YOUR TASK: Please rewrite the records below, changing every "family" to "familia" and keeping all other text the same. Omit the pictures from your version.

Stored records:

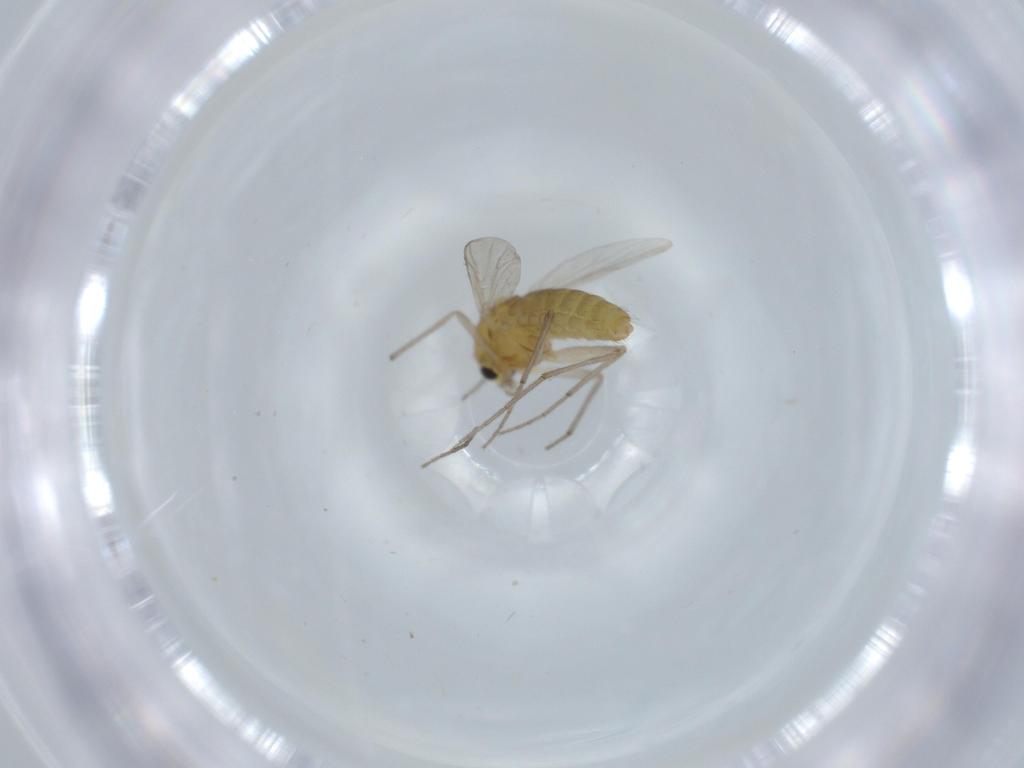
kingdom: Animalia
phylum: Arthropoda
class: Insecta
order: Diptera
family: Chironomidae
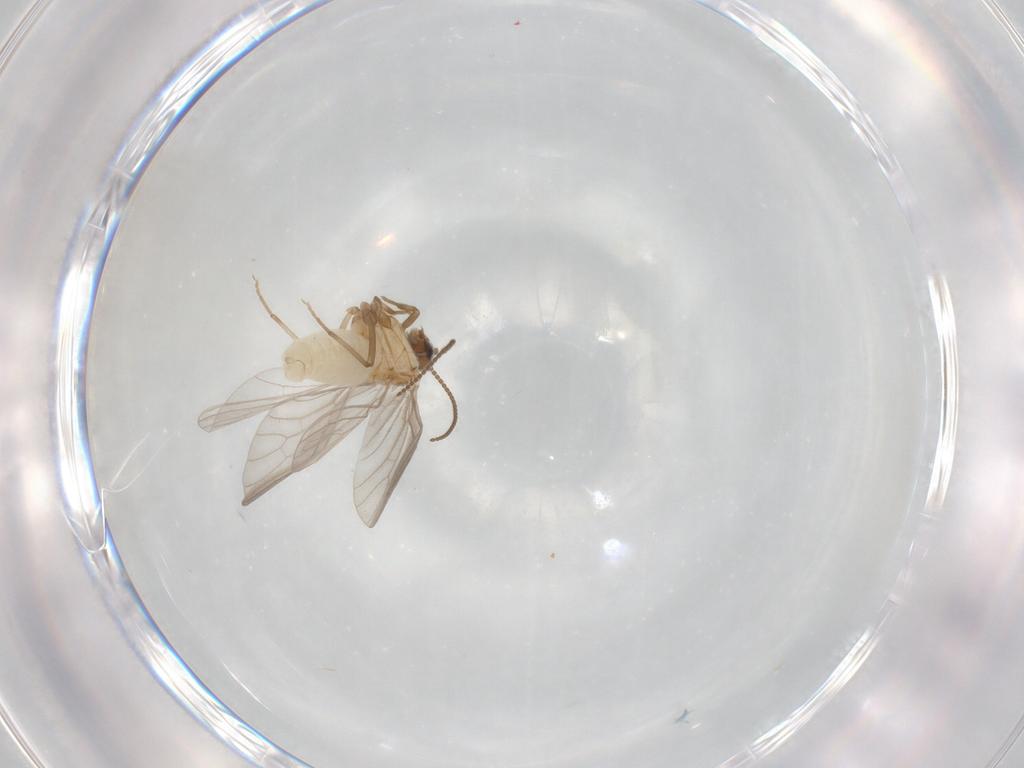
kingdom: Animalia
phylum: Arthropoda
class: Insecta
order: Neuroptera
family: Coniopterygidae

REPLY:
kingdom: Animalia
phylum: Arthropoda
class: Insecta
order: Diptera
familia: Chironomidae
kingdom: Animalia
phylum: Arthropoda
class: Insecta
order: Neuroptera
familia: Coniopterygidae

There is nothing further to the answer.